— Exercise aim —
Put every line of the material below into a numbered list, skipping blank lines and leaving out the pictures.

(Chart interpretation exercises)
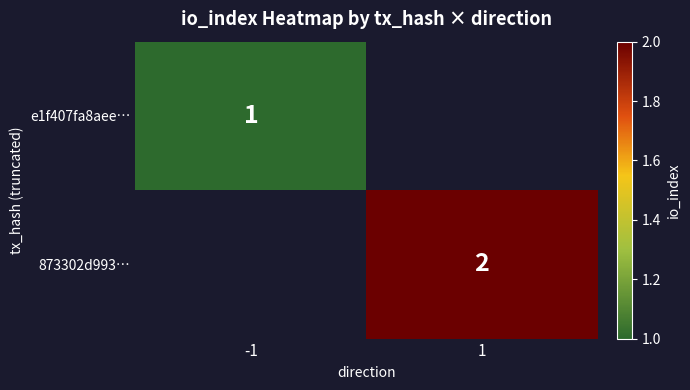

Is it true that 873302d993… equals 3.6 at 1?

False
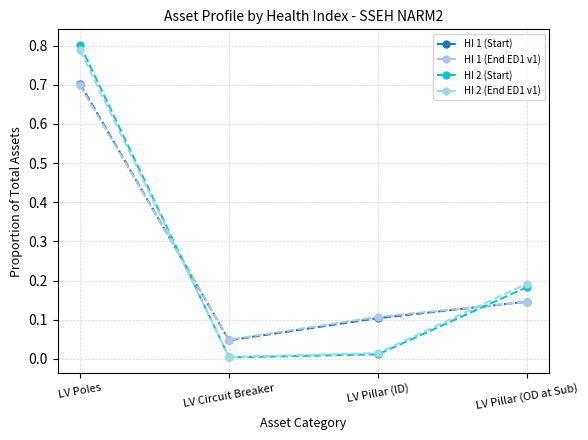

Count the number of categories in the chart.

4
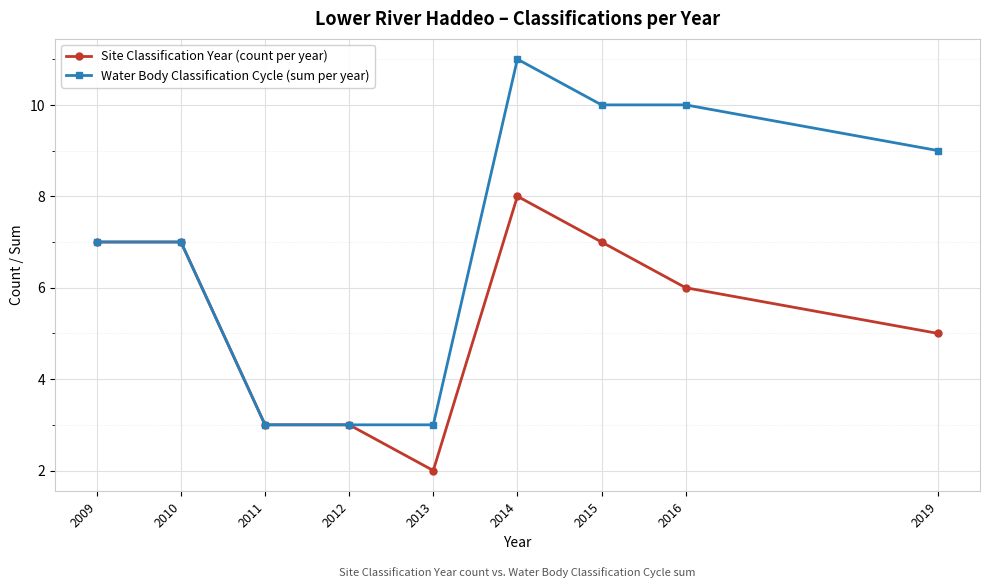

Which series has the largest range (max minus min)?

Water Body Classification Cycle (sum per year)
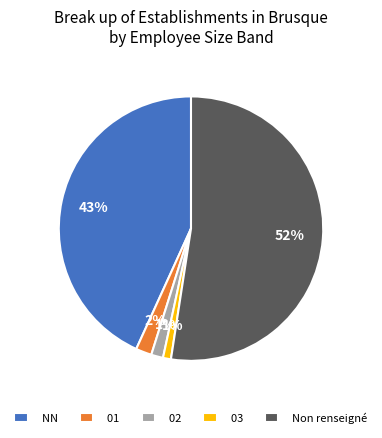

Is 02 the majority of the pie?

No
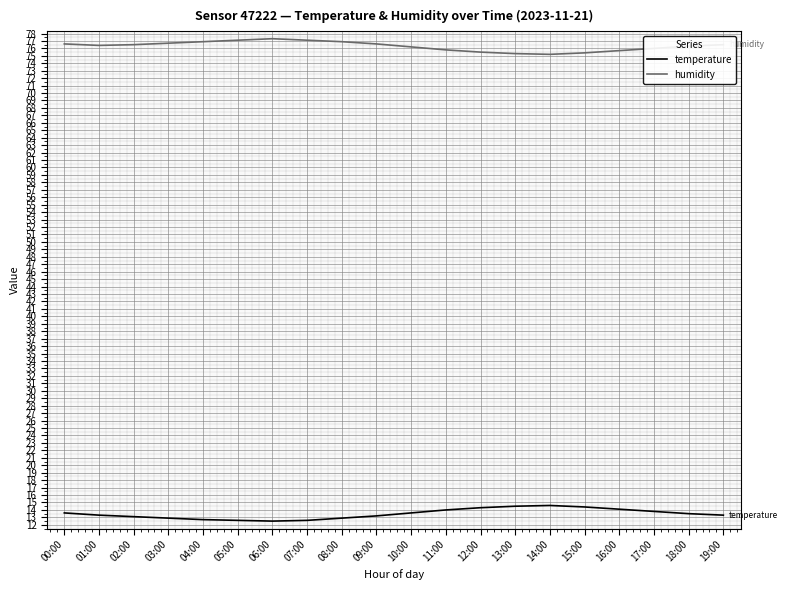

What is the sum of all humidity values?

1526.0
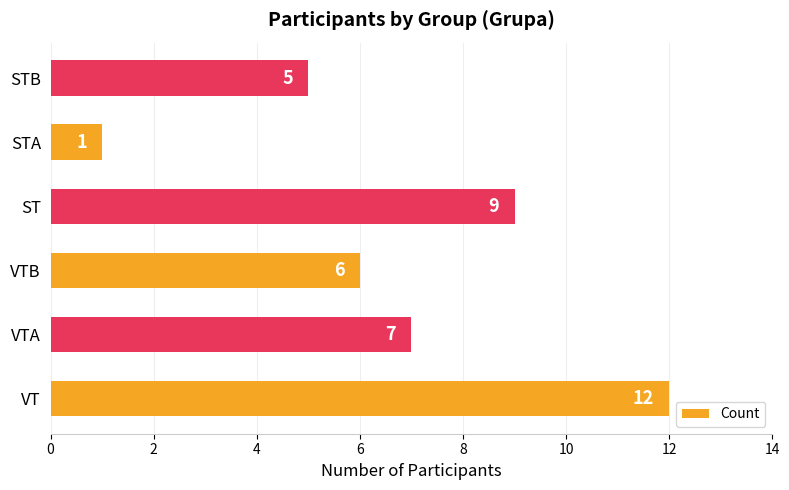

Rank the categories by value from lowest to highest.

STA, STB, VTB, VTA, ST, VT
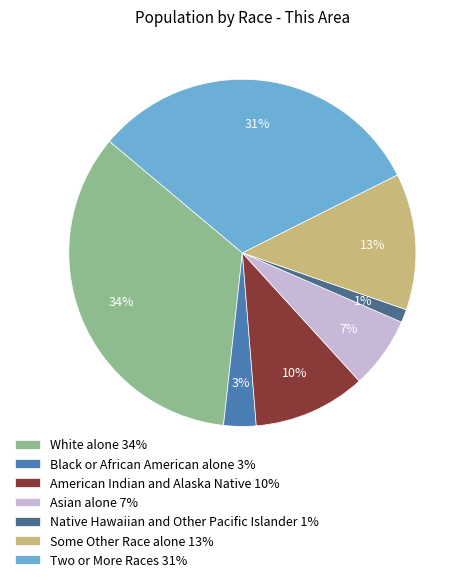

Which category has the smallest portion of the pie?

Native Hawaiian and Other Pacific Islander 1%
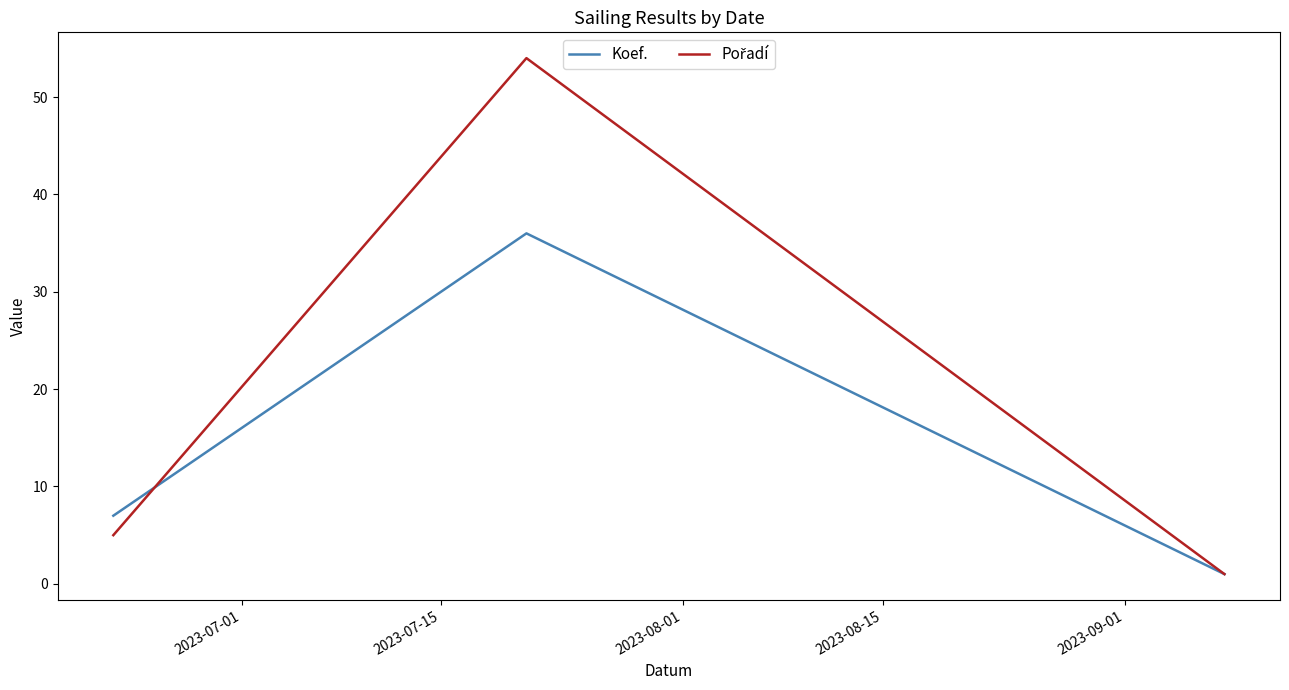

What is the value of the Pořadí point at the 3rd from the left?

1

— Answer to the problem —
1. Is it true that 873302d993… equals 3.6 at 1?
2. False
3. Count the number of categories in the chart.
4. 4
5. Which series has the largest range (max minus min)?
6. Water Body Classification Cycle (sum per year)
7. Is 02 the majority of the pie?
8. No
9. What is the sum of all humidity values?
10. 1526.0
11. Rank the categories by value from lowest to highest.
12. STA, STB, VTB, VTA, ST, VT
13. Which category has the smallest portion of the pie?
14. Native Hawaiian and Other Pacific Islander 1%
15. What is the value of the Pořadí point at the 3rd from the left?
16. 1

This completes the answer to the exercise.